Тома своей величиной напоминали камуфляж, заполняющий кабинет Идальго в 1-м акте балета «Дон Кихот» и, разумеется, никому не пришло в голову к ним прикоснуться. Никому, кроме профессора Леонова. С помощью двух студентов шеф дотащил мироновское произведение до стоянки такси и на неделю окопался дома, погрузившись в проблемы вечной мерзлоты.

Наконец он появился, по обыкновению плотно закрыл за собой дверь и торжественно произнес:

— Ну, Ниночка Яковлевна, доложу я вам… Это полный маразм. Из какой только норы этот Миронов вылез?

— Что за риторический вопрос, Алексей Николаевич, вы же знаете, что он всю жизнь провел в этих стенах.

— Тем хуже для стен, — тряхнул головой Леонов, — В доктора я его не пущу, — мы не богадельня.

— Неужели в работе нет ничего ценного?

Мой невинный вопрос повлек за собой извержение грязевого вулкана.

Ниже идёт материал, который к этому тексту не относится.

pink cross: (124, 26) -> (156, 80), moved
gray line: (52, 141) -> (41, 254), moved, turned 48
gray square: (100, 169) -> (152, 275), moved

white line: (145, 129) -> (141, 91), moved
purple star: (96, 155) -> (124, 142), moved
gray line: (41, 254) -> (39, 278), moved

— Ценного? — с расстановкой переспросил шеф и сардонически хохотнул. — Это жалкий студенческий лепет, а не докторская. Нудная каша из общеизвестных фактов.

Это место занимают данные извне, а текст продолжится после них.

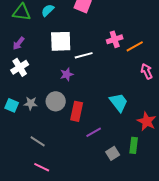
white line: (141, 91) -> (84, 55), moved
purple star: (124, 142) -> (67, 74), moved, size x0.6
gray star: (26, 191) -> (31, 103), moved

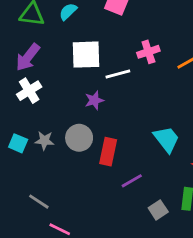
pink cross: (115, 39) -> (148, 52), moved
purple arrow: (19, 43) -> (28, 57), size x1.5
gray line: (38, 141) -> (39, 202), moved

— А экспериментальная часть?

— Задворки и зады, все методы и приборы доисторические.

(Ох, злопамятный черт, не забыл установку «Урана»).

— Алексей Николаевич, ну не все же так безнадежно. Подскажите ему, как исправить работу, ваши советы могут оказаться просто бесценными… (И что это я распелась, как соловей?)

Движением руки шеф остановил поток изящной лести.

— Конечно, подскажу. Не зря же я потратил на эту муру целую неделю! — шеф помахал перед носом листочками, исписанными мелким угловатым почерком. — Вот список замечаний, пусть размышляет, если может… Кстати, здесь он сейчас?

Я ринулась искать Петра Григорьевича. Он сидел в мерзлотке в окружении тоскующей Оли, Эдика и Славы и рассказывал, как его внучка Тюпа ненавидит рыбий жир.

— Это ужас какой-то! — с неподдельным волнением говорил Миронов. — Нипочем не заставить, ни кнутом, ни пряником. Поехали мы вчера с супругой на рынок, а Тюпочка в это время вылила рыбий жир в кактусы. Кот наш Мурзик учуял запах, да и раскурочил горшок с землей. Ну, что ты будешь с ней делать! — он обвел сотрудников восхищенным взглядом.

— Петр Григорьевич! — громко позвала я. — Вас шеф хочет видеть.

Миронов неохотно поднялся.

— Наверно, насчет диссертации? Прочел он, Нина Яковлевна?

— Понятия не имею, — пожала я плечами, — начальство со мной не делится.

Миронов вышел.

— Хана ему, ребята, — может даже не рыпаться.

— Ой, не скажи, — протянул Белоусов. — С Петрушей не так просто совладать. Он тихий, но настырный. И очень хочет в доктора.

— Но пасаран!

— Давай, заложимся на полбанки, что защитится.

Слава протянул мне руку, и Эдик разбил наши ладони, объявив, что они с Ольгой держат нейтралитет, но выпьют с любым из нас, одержавшим победу.

Мы заварили чай и как раз доигрывали третью партию в скрэбл, как в мерзлотку ворвался Миронов. Его поджатые губы и решительный вид явно показывали, что он не собирается посвящать нас в свои дела. Однако, его тут же прорвало.